→ **What you need to do**
Put the following lines into a numbered list, leaving out any blank lines.

◆ ◆ ◆

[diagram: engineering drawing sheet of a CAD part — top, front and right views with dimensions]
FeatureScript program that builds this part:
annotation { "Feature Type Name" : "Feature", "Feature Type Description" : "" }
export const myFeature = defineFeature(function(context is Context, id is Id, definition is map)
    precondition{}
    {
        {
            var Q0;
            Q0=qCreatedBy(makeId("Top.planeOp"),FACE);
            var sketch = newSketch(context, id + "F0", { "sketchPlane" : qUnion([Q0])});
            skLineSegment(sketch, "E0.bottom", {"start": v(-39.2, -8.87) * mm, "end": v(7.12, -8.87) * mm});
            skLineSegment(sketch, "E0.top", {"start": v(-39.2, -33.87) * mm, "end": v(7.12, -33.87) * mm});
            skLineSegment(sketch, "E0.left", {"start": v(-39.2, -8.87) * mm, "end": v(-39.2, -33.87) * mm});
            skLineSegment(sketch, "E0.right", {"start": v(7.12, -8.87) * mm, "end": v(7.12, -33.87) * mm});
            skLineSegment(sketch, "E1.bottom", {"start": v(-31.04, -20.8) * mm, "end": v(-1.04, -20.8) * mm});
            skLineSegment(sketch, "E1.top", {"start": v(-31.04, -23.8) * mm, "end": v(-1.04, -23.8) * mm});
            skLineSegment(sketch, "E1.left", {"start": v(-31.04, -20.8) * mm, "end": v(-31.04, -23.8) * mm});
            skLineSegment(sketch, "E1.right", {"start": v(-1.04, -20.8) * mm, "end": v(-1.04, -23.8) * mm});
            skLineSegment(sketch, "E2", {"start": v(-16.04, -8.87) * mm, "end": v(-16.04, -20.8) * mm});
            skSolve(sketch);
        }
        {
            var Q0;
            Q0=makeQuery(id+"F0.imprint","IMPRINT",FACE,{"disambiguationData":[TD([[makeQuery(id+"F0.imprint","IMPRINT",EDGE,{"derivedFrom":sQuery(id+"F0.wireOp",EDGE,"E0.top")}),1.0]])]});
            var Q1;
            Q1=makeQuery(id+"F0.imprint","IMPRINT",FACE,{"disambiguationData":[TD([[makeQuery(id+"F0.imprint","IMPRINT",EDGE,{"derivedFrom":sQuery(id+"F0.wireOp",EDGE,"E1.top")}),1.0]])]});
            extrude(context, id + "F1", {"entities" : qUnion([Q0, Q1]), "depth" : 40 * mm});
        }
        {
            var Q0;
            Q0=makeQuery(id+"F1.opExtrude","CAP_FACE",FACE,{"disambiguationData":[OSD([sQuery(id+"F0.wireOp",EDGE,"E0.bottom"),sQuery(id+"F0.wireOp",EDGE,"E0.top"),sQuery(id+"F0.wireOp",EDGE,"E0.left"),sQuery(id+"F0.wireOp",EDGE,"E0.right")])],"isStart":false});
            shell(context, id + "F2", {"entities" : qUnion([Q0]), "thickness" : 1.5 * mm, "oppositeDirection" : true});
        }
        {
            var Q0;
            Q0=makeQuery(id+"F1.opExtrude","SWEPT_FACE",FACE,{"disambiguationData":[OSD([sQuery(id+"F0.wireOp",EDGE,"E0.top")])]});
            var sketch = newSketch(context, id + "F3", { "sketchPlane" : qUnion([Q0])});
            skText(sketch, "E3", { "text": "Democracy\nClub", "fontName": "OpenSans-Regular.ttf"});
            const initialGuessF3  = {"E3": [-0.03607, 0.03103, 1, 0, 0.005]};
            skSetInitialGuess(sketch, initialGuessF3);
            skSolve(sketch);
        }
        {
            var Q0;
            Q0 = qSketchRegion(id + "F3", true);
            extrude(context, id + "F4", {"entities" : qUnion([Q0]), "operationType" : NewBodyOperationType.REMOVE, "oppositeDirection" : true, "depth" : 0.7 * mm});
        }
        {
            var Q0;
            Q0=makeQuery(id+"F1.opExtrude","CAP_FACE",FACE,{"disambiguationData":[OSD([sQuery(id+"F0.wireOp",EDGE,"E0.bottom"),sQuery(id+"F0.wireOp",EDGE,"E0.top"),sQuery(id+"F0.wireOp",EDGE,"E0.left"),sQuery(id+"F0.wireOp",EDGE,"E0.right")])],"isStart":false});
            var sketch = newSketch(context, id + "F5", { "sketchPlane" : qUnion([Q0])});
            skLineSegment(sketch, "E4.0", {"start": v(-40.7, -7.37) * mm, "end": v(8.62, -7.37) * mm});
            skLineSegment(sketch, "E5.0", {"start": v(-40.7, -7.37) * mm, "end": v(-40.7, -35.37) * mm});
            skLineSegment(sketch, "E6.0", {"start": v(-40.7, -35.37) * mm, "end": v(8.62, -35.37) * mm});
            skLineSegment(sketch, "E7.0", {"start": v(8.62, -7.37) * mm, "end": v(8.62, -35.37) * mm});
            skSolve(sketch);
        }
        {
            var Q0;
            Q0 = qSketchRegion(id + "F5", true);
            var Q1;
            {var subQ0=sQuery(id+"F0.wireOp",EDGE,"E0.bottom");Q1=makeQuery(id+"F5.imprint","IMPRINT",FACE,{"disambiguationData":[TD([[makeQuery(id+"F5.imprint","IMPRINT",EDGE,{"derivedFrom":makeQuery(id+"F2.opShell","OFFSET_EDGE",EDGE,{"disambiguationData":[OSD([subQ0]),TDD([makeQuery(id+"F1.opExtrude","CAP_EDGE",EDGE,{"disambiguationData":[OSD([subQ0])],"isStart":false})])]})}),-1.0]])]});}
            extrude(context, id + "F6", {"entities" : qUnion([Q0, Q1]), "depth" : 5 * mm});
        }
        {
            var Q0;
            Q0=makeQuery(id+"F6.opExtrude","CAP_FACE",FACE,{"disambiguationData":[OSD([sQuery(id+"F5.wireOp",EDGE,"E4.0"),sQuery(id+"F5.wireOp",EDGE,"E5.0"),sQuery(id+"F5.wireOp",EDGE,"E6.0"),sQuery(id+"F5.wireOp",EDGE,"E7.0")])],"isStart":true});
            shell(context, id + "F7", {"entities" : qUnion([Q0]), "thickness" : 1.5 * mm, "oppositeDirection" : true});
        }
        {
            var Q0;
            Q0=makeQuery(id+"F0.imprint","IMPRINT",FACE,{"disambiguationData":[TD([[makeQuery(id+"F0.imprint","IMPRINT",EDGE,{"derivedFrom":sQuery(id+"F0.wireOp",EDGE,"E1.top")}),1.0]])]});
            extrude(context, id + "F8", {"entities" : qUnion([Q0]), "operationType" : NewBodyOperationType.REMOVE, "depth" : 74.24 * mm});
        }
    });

◆ ◆ ◆

→ **Answer**
1. [diagram: engineering drawing sheet of a CAD part — top, front and right views with dimensions]
2. FeatureScript program that builds this part:
3. annotation { "Feature Type Name" : "Feature", "Feature Type Description" : "" }
4. export const myFeature = defineFeature(function(context is Context, id is Id, definition is map)
5.     precondition{}
6.     {
7.         {
8.             var Q0;
9.             Q0=qCreatedBy(makeId("Top.planeOp"),FACE);
10.             var sketch = newSketch(context, id + "F0", { "sketchPlane" : qUnion([Q0])});
11.             skLineSegment(sketch, "E0.bottom", {"start": v(-39.2, -8.87) * mm, "end": v(7.12, -8.87) * mm});
12.             skLineSegment(sketch, "E0.top", {"start": v(-39.2, -33.87) * mm, "end": v(7.12, -33.87) * mm});
13.             skLineSegment(sketch, "E0.left", {"start": v(-39.2, -8.87) * mm, "end": v(-39.2, -33.87) * mm});
14.             skLineSegment(sketch, "E0.right", {"start": v(7.12, -8.87) * mm, "end": v(7.12, -33.87) * mm});
15.             skLineSegment(sketch, "E1.bottom", {"start": v(-31.04, -20.8) * mm, "end": v(-1.04, -20.8) * mm});
16.             skLineSegment(sketch, "E1.top", {"start": v(-31.04, -23.8) * mm, "end": v(-1.04, -23.8) * mm});
17.             skLineSegment(sketch, "E1.left", {"start": v(-31.04, -20.8) * mm, "end": v(-31.04, -23.8) * mm});
18.             skLineSegment(sketch, "E1.right", {"start": v(-1.04, -20.8) * mm, "end": v(-1.04, -23.8) * mm});
19.             skLineSegment(sketch, "E2", {"start": v(-16.04, -8.87) * mm, "end": v(-16.04, -20.8) * mm});
20.             skSolve(sketch);
21.         }
22.         {
23.             var Q0;
24.             Q0=makeQuery(id+"F0.imprint","IMPRINT",FACE,{"disambiguationData":[TD([[makeQuery(id+"F0.imprint","IMPRINT",EDGE,{"derivedFrom":sQuery(id+"F0.wireOp",EDGE,"E0.top")}),1.0]])]});
25.             var Q1;
26.             Q1=makeQuery(id+"F0.imprint","IMPRINT",FACE,{"disambiguationData":[TD([[makeQuery(id+"F0.imprint","IMPRINT",EDGE,{"derivedFrom":sQuery(id+"F0.wireOp",EDGE,"E1.top")}),1.0]])]});
27.             extrude(context, id + "F1", {"entities" : qUnion([Q0, Q1]), "depth" : 40 * mm});
28.         }
29.         {
30.             var Q0;
31.             Q0=makeQuery(id+"F1.opExtrude","CAP_FACE",FACE,{"disambiguationData":[OSD([sQuery(id+"F0.wireOp",EDGE,"E0.bottom"),sQuery(id+"F0.wireOp",EDGE,"E0.top"),sQuery(id+"F0.wireOp",EDGE,"E0.left"),sQuery(id+"F0.wireOp",EDGE,"E0.right")])],"isStart":false});
32.             shell(context, id + "F2", {"entities" : qUnion([Q0]), "thickness" : 1.5 * mm, "oppositeDirection" : true});
33.         }
34.         {
35.             var Q0;
36.             Q0=makeQuery(id+"F1.opExtrude","SWEPT_FACE",FACE,{"disambiguationData":[OSD([sQuery(id+"F0.wireOp",EDGE,"E0.top")])]});
37.             var sketch = newSketch(context, id + "F3", { "sketchPlane" : qUnion([Q0])});
38.             skText(sketch, "E3", { "text": "Democracy\nClub", "fontName": "OpenSans-Regular.ttf"});
39.             const initialGuessF3  = {"E3": [-0.03607, 0.03103, 1, 0, 0.005]};
40.             skSetInitialGuess(sketch, initialGuessF3);
41.             skSolve(sketch);
42.         }
43.         {
44.             var Q0;
45.             Q0 = qSketchRegion(id + "F3", true);
46.             extrude(context, id + "F4", {"entities" : qUnion([Q0]), "operationType" : NewBodyOperationType.REMOVE, "oppositeDirection" : true, "depth" : 0.7 * mm});
47.         }
48.         {
49.             var Q0;
50.             Q0=makeQuery(id+"F1.opExtrude","CAP_FACE",FACE,{"disambiguationData":[OSD([sQuery(id+"F0.wireOp",EDGE,"E0.bottom"),sQuery(id+"F0.wireOp",EDGE,"E0.top"),sQuery(id+"F0.wireOp",EDGE,"E0.left"),sQuery(id+"F0.wireOp",EDGE,"E0.right")])],"isStart":false});
51.             var sketch = newSketch(context, id + "F5", { "sketchPlane" : qUnion([Q0])});
52.             skLineSegment(sketch, "E4.0", {"start": v(-40.7, -7.37) * mm, "end": v(8.62, -7.37) * mm});
53.             skLineSegment(sketch, "E5.0", {"start": v(-40.7, -7.37) * mm, "end": v(-40.7, -35.37) * mm});
54.             skLineSegment(sketch, "E6.0", {"start": v(-40.7, -35.37) * mm, "end": v(8.62, -35.37) * mm});
55.             skLineSegment(sketch, "E7.0", {"start": v(8.62, -7.37) * mm, "end": v(8.62, -35.37) * mm});
56.             skSolve(sketch);
57.         }
58.         {
59.             var Q0;
60.             Q0 = qSketchRegion(id + "F5", true);
61.             var Q1;
62.             {var subQ0=sQuery(id+"F0.wireOp",EDGE,"E0.bottom");Q1=makeQuery(id+"F5.imprint","IMPRINT",FACE,{"disambiguationData":[TD([[makeQuery(id+"F5.imprint","IMPRINT",EDGE,{"derivedFrom":makeQuery(id+"F2.opShell","OFFSET_EDGE",EDGE,{"disambiguationData":[OSD([subQ0]),TDD([makeQuery(id+"F1.opExtrude","CAP_EDGE",EDGE,{"disambiguationData":[OSD([subQ0])],"isStart":false})])]})}),-1.0]])]});}
63.             extrude(context, id + "F6", {"entities" : qUnion([Q0, Q1]), "depth" : 5 * mm});
64.         }
65.         {
66.             var Q0;
67.             Q0=makeQuery(id+"F6.opExtrude","CAP_FACE",FACE,{"disambiguationData":[OSD([sQuery(id+"F5.wireOp",EDGE,"E4.0"),sQuery(id+"F5.wireOp",EDGE,"E5.0"),sQuery(id+"F5.wireOp",EDGE,"E6.0"),sQuery(id+"F5.wireOp",EDGE,"E7.0")])],"isStart":true});
68.             shell(context, id + "F7", {"entities" : qUnion([Q0]), "thickness" : 1.5 * mm, "oppositeDirection" : true});
69.         }
70.         {
71.             var Q0;
72.             Q0=makeQuery(id+"F0.imprint","IMPRINT",FACE,{"disambiguationData":[TD([[makeQuery(id+"F0.imprint","IMPRINT",EDGE,{"derivedFrom":sQuery(id+"F0.wireOp",EDGE,"E1.top")}),1.0]])]});
73.             extrude(context, id + "F8", {"entities" : qUnion([Q0]), "operationType" : NewBodyOperationType.REMOVE, "depth" : 74.24 * mm});
74.         }
75.     });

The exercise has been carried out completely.